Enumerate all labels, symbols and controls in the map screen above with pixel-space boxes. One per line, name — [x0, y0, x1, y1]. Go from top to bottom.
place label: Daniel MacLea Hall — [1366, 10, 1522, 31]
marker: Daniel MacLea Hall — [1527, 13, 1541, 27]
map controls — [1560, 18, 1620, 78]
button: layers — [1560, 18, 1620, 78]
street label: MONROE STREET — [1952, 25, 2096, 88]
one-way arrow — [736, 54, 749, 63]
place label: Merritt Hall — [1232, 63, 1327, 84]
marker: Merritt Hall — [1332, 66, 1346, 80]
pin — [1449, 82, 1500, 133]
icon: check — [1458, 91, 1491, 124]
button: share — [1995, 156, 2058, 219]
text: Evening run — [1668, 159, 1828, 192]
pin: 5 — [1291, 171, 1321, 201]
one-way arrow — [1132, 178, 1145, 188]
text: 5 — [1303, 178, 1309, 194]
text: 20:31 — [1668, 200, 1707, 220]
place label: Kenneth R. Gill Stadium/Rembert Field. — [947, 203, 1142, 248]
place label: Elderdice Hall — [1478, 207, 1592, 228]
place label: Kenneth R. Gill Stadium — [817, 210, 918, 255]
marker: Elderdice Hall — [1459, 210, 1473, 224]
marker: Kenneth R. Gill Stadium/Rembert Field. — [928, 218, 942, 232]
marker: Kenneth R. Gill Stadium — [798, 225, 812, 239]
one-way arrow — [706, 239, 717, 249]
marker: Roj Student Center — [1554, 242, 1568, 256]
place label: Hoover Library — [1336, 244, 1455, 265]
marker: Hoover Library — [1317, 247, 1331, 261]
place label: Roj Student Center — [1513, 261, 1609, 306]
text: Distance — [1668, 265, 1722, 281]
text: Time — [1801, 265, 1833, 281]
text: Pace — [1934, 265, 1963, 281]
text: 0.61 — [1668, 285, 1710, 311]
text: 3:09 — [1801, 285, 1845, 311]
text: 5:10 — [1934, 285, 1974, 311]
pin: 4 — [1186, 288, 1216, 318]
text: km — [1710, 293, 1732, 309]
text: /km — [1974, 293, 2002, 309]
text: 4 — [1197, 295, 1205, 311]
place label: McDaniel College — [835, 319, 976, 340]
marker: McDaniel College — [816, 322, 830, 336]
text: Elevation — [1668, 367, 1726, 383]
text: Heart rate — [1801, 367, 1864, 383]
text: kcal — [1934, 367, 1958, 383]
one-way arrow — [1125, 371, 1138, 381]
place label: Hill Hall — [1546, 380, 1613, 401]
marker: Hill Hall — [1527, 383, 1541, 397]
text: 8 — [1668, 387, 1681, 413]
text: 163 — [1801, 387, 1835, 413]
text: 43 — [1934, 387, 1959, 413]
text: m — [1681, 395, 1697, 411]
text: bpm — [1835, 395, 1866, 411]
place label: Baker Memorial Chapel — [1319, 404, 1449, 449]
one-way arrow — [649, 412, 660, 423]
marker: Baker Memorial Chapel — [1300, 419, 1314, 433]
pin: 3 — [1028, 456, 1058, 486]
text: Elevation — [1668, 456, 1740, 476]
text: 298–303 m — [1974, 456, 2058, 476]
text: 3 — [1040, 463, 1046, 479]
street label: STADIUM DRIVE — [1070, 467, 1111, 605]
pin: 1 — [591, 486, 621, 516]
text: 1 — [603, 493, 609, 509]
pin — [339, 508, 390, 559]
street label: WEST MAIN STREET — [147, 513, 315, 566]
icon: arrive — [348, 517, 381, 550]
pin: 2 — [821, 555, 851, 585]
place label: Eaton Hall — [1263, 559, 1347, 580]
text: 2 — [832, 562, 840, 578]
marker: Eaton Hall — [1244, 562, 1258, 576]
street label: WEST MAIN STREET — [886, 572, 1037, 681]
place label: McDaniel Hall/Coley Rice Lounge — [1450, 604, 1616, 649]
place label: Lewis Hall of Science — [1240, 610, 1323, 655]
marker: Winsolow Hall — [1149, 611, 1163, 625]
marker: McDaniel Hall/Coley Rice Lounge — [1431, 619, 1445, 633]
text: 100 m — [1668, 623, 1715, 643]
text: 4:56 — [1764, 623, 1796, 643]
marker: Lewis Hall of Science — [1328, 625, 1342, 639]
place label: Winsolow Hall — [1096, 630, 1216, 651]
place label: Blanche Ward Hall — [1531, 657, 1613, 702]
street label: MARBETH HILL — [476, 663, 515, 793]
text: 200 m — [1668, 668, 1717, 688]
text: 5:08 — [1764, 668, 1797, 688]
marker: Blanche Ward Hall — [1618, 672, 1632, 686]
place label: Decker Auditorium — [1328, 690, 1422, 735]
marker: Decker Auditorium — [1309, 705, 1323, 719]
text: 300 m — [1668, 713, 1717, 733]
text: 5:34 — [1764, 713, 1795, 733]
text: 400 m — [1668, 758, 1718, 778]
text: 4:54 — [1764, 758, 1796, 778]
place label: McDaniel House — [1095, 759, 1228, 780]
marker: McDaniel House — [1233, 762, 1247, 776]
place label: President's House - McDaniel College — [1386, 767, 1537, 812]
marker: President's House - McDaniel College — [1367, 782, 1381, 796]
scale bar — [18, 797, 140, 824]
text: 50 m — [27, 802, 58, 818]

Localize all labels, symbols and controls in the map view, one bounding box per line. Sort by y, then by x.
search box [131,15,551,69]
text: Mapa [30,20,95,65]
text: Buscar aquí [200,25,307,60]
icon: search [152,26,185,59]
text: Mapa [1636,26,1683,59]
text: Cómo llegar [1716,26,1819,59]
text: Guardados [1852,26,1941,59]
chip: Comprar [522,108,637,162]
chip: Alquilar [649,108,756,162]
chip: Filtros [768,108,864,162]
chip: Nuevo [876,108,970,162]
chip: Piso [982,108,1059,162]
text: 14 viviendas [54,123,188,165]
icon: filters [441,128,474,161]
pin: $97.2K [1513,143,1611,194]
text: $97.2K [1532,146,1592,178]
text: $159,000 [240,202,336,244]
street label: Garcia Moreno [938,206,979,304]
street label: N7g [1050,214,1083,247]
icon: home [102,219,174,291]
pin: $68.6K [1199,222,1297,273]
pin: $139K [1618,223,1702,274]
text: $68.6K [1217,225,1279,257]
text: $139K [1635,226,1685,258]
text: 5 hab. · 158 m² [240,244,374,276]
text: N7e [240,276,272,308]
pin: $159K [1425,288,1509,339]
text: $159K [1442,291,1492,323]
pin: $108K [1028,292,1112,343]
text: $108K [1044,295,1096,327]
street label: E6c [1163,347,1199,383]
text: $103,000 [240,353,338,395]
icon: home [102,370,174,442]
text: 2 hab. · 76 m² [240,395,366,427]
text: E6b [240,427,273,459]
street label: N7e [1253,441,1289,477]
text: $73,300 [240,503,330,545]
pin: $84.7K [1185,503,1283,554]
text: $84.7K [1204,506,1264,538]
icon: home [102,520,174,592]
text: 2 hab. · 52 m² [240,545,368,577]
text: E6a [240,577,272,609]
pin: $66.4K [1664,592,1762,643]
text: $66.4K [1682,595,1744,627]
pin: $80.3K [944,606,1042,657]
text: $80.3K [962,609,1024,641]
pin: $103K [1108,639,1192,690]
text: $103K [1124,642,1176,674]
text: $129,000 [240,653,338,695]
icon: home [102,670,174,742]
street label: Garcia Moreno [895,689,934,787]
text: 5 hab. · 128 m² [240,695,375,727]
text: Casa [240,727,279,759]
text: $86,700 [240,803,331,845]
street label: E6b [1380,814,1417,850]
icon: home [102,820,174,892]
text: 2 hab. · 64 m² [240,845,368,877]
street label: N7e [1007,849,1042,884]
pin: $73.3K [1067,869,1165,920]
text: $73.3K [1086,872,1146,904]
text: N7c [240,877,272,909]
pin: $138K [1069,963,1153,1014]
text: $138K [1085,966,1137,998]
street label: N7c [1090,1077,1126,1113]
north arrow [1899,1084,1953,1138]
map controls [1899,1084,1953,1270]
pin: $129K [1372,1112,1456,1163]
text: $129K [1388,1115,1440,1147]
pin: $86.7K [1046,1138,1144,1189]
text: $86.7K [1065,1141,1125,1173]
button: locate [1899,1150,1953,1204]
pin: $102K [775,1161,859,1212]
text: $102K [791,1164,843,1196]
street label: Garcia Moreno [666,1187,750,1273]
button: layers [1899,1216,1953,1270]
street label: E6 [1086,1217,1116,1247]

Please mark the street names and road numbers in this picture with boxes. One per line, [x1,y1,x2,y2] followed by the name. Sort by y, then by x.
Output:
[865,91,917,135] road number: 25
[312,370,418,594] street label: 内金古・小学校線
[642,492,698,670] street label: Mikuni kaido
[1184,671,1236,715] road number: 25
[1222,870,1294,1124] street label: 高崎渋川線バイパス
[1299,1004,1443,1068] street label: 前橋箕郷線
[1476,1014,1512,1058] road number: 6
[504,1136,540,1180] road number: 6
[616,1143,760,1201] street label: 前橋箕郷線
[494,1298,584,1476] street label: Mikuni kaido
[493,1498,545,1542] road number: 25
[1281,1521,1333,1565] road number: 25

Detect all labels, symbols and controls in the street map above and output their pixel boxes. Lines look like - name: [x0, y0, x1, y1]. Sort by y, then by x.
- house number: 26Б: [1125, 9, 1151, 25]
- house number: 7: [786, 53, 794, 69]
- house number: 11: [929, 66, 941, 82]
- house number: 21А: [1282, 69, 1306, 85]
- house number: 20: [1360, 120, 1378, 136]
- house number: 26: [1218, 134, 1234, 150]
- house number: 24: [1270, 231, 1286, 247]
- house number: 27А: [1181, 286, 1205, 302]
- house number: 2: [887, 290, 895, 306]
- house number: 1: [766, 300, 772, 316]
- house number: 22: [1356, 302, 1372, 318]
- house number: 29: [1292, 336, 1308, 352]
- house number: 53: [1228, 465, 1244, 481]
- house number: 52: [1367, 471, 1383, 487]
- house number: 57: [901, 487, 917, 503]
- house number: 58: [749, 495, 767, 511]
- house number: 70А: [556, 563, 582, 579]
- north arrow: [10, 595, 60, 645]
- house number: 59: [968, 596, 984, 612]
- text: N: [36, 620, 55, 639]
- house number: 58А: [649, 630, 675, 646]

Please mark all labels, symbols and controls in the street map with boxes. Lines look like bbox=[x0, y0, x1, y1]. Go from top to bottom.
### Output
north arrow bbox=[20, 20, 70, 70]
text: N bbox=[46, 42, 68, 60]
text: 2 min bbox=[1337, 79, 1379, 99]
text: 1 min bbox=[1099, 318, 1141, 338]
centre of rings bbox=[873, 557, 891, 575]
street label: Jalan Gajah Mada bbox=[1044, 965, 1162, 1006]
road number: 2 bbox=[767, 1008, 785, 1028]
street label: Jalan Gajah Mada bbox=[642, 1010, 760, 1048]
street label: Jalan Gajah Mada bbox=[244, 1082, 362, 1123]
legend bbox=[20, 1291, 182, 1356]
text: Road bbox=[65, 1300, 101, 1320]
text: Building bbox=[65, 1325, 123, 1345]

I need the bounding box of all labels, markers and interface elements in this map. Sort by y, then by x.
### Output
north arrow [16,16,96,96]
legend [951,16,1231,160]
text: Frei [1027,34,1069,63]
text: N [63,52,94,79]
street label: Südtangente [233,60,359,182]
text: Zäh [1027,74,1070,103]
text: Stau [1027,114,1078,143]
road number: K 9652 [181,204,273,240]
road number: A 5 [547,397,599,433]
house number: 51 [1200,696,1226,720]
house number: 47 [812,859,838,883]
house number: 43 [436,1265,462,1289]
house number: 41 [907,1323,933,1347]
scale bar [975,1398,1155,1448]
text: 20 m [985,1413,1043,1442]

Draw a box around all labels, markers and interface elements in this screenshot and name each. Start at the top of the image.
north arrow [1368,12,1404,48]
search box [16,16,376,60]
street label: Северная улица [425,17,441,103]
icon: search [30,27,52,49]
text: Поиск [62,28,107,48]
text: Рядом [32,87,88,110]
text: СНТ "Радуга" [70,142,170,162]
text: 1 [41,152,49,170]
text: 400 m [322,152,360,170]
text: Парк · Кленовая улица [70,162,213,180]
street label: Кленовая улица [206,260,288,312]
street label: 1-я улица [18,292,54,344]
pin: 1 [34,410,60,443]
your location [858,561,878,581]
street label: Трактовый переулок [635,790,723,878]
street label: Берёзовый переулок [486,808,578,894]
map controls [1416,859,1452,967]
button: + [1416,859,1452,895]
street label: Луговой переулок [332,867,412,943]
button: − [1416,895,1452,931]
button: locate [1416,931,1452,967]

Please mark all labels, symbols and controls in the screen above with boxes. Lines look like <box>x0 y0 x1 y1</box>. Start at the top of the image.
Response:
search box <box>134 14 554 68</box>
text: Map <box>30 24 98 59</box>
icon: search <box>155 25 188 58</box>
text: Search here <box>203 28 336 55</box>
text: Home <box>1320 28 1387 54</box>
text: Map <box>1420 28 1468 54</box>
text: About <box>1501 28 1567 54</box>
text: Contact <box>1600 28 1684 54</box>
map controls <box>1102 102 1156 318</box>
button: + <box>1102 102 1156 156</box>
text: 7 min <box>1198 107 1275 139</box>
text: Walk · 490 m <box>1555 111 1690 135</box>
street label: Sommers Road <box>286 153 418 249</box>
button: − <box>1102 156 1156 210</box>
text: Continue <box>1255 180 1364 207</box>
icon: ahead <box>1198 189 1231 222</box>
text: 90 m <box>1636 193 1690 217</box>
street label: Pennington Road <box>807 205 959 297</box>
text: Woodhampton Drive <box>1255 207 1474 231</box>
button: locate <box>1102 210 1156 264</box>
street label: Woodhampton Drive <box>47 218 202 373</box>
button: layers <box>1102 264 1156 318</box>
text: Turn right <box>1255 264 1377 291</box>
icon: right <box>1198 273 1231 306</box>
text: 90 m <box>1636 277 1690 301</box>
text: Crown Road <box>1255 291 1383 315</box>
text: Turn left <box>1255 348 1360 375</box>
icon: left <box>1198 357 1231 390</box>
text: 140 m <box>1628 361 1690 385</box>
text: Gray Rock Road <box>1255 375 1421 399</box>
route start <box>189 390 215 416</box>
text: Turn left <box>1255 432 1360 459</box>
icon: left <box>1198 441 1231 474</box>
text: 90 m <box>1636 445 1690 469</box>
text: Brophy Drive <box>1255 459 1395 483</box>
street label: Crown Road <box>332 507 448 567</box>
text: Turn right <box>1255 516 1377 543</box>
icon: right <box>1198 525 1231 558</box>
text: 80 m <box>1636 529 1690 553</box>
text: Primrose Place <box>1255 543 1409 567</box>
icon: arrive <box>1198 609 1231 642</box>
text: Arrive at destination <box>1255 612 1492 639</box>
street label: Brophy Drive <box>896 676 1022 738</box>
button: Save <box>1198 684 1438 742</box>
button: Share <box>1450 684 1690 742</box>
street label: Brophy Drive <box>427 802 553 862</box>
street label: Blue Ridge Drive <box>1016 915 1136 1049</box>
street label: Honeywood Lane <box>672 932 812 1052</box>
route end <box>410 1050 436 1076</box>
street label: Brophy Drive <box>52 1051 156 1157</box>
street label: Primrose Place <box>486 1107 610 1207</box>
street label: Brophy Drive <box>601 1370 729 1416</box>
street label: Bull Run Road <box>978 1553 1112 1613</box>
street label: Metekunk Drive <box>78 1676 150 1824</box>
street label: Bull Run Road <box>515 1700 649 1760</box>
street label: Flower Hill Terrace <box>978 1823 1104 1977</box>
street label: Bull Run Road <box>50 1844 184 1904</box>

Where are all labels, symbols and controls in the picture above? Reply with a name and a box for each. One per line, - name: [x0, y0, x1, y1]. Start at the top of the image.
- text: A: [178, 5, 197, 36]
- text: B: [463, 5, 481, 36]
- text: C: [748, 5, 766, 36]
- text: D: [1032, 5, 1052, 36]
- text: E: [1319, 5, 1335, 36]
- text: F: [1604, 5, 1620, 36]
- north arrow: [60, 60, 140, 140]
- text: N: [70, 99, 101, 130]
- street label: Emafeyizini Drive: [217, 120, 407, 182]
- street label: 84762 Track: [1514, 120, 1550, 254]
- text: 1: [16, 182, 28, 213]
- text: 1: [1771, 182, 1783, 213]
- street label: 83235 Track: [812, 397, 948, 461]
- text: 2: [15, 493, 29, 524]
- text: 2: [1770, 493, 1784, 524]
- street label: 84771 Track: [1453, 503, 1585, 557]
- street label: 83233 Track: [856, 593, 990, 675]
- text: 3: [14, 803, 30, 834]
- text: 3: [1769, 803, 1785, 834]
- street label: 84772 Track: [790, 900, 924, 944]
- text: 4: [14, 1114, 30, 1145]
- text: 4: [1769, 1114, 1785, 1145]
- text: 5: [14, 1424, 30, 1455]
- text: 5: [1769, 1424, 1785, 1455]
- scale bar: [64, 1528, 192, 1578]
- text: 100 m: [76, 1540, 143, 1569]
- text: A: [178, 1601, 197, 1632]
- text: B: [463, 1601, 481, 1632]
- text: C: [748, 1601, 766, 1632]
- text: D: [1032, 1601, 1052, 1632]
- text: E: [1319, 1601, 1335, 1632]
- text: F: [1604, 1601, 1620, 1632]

#### About this exercise
Your answer must be every line from the listing above that holds the string "Memorial".

#### Problem solution
place label: Baker Memorial Chapel — [1319, 404, 1449, 449]
marker: Baker Memorial Chapel — [1300, 419, 1314, 433]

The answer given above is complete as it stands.